A Finder analysis of interest rate data shows that banks and lenders profit from RBA cash rate cuts by making bigger cuts to savings rates and smaller cuts to home loans.

Data from the last cycle of rate cuts (2019 to 2022) shows that, on average, banks pass on most of a rate cut to customers at the start of a rate cut cycle.

But over time, banks make even bigger cuts to savings rates, outpacing the RBA's cuts to the cash rate.

This means customers earn less interest on their savings. At the same time, banks lower their variable home loan rates by fewer basis points compared to the cash rate cut.

In other words, savers feel the full effect of a rate cut while borrowers, who benefit from lower rates, don't.

Here's what the data says:

  • From May 2019 to January 2022 the cash rate fell by 140 basis points.
  • Over the same time, banks cut savings rates by 190 basis points.
  • Home loan rates only fell by 123 basis points on average.
  • That's a gap of 67 basis points.

There's a really important lesson here: banks make money from taking customer deposits and lending them out, with interest. That's banking 101.

And by cutting savings rates more than home loan rates, they make a little more per customer.

There's another lesson too: Banks are more generous in passing on rate cuts when the public is paying attention. At the start of a rate cut cycle.

But as time goes on they get a bit stingier with the home loan rate discounts.
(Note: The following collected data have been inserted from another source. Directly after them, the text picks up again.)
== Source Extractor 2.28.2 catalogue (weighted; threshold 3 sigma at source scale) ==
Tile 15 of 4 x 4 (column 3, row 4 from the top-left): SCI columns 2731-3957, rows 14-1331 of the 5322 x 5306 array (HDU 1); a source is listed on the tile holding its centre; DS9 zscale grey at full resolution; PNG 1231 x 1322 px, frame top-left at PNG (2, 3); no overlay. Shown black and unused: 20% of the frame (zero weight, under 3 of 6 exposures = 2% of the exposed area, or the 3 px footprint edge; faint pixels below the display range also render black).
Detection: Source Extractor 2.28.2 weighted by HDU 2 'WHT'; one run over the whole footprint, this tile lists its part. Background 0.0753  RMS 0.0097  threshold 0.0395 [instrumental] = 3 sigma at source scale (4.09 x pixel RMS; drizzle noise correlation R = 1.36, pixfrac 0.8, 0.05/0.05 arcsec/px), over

And where are we today? Australian borrowers cheered last week as the Reserve Bank cut the official cash rate for the first time since 2020.

Within days, over 50 lenders had announced they were cutting variable rate loans by the full 25 basis points.

Banks are taking a bit longer to announce cuts to savings rates. But we can expect them to cut soon. Announcing a home loan rate cut is good news, so they keep the savings cuts quiet.

So if the RBA cuts rates again later this year, the data suggests banks will pass on less of the rate cut to borrowers. While lowering savings rates by the full amount, or even more.

That's their business, after all. And that's why borrowers and savers need to compare and switch whenever they can find a better deal.